GOAL OF THE EXERCISE:
Using the listing that follows, filter out every line lacking the string "solver" and return the rest.

RECORDED INFORMATION:
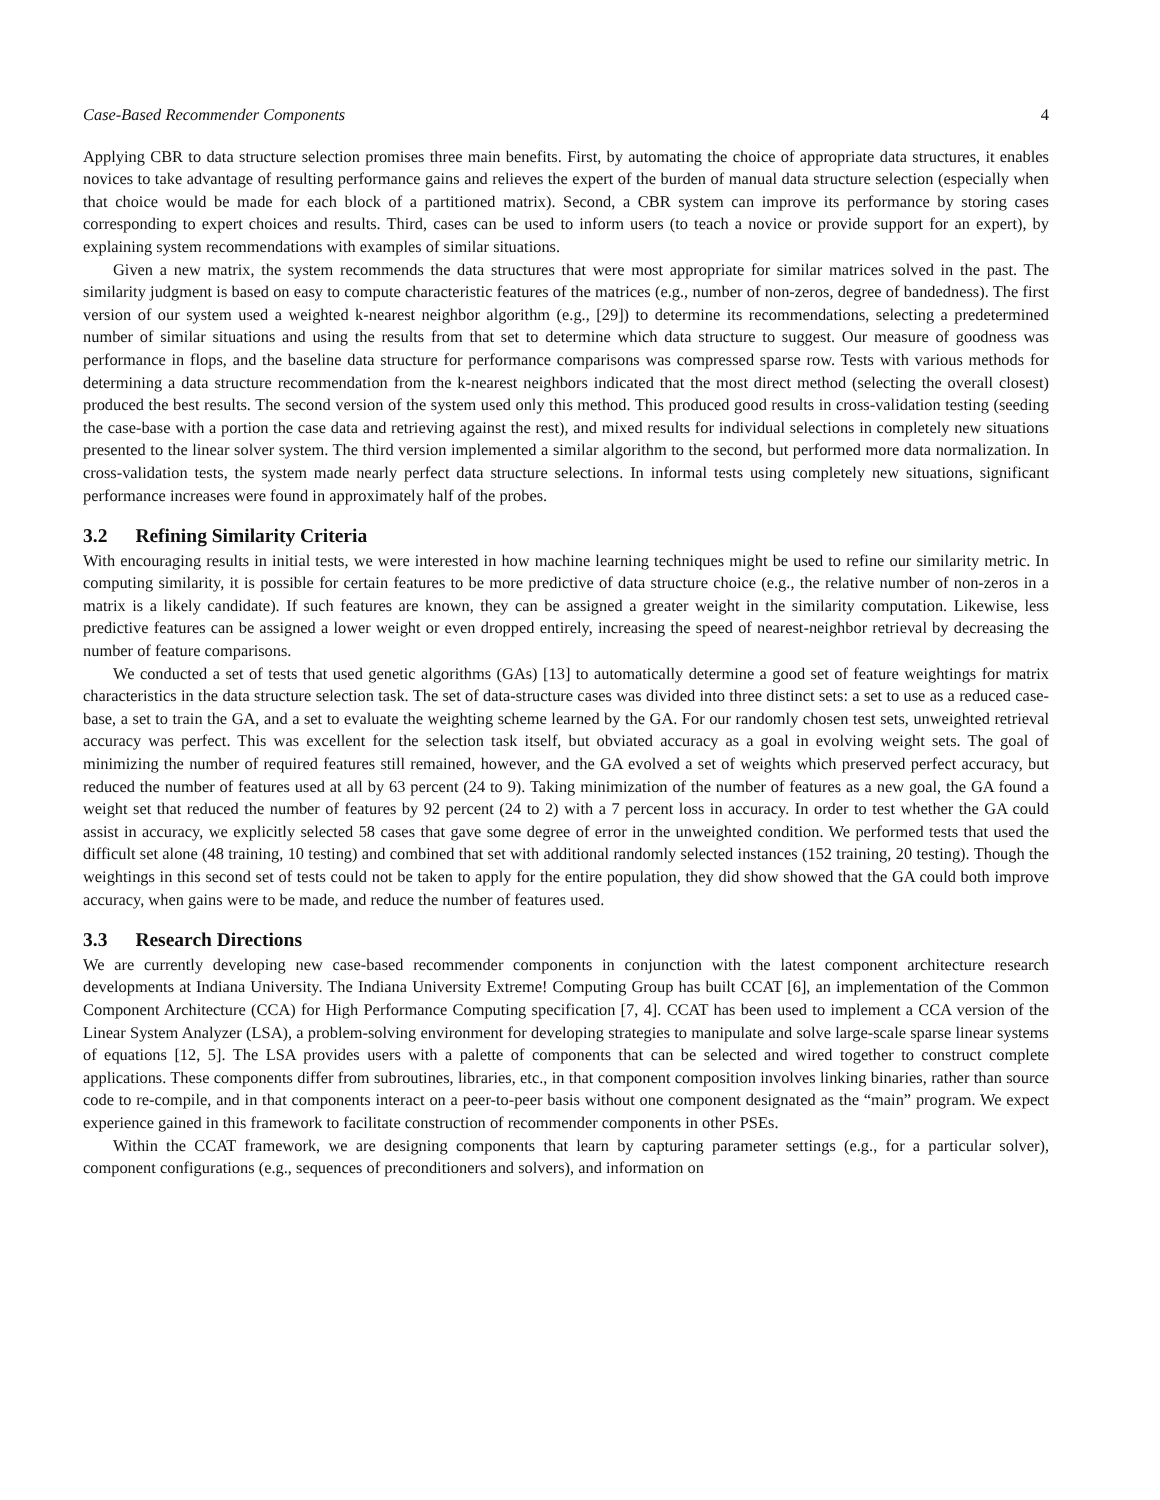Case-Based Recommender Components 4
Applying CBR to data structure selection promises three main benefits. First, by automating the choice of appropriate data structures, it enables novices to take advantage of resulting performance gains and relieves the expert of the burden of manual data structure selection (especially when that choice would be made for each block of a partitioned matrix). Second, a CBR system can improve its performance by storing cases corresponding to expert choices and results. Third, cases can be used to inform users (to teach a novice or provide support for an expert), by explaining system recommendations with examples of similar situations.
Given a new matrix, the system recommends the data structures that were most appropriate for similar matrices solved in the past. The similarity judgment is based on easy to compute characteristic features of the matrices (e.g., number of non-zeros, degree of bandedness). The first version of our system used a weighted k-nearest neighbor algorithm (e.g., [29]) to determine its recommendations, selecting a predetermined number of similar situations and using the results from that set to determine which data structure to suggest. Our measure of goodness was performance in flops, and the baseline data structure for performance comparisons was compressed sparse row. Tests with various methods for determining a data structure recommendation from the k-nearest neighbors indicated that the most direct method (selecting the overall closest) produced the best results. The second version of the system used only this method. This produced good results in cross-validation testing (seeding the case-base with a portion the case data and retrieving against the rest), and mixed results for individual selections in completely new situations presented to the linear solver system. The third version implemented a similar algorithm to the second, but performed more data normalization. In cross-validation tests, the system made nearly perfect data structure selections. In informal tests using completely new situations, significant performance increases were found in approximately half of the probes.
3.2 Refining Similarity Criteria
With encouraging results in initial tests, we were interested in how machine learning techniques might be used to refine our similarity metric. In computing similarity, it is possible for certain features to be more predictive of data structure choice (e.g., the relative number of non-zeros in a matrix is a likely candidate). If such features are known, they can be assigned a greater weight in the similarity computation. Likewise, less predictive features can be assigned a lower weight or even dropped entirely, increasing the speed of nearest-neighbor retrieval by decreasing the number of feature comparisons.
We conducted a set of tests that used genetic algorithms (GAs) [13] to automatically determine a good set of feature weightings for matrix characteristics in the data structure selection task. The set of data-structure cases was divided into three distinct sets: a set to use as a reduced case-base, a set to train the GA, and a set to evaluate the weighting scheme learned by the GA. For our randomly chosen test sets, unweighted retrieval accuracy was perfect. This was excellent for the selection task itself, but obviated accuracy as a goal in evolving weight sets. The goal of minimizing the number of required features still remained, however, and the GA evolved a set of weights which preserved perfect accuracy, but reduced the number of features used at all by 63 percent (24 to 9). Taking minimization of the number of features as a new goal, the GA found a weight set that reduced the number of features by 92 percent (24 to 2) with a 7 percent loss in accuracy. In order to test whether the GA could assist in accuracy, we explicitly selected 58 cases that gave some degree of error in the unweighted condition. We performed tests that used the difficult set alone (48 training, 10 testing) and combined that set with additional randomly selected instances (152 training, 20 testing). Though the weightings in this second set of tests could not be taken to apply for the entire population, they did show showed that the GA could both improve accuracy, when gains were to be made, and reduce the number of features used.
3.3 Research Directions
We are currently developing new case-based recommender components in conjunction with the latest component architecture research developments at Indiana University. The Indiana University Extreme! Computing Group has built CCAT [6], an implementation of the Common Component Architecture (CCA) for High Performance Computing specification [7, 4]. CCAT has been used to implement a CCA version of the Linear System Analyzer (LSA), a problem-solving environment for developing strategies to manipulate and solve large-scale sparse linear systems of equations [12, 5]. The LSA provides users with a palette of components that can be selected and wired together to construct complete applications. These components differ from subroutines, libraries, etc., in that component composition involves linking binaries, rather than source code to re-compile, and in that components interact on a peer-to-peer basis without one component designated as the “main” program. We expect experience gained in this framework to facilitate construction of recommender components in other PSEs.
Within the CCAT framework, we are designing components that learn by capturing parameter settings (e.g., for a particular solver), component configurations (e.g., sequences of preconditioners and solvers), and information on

COMPLETED EXERCISE:
Given a new matrix, the system recommends the data structures that were most appropriate for similar matrices solved in the past. The similarity judgment is based on easy to compute characteristic features of the matrices (e.g., number of non-zeros, degree of bandedness). The first version of our system used a weighted k-nearest neighbor algorithm (e.g., [29]) to determine its recommendations, selecting a predetermined number of similar situations and using the results from that set to determine which data structure to suggest. Our measure of goodness was performance in flops, and the baseline data structure for performance comparisons was compressed sparse row. Tests with various methods for determining a data structure recommendation from the k-nearest neighbors indicated that the most direct method (selecting the overall closest) produced the best results. The second version of the system used only this method. This produced good results in cross-validation testing (seeding the case-base with a portion the case data and retrieving against the rest), and mixed results for individual selections in completely new situations presented to the linear solver system. The third version implemented a similar algorithm to the second, but performed more data normalization. In cross-validation tests, the system made nearly perfect data structure selections. In informal tests using completely new situations, significant performance increases were found in approximately half of the probes.
Within the CCAT framework, we are designing components that learn by capturing parameter settings (e.g., for a particular solver), component configurations (e.g., sequences of preconditioners and solvers), and information on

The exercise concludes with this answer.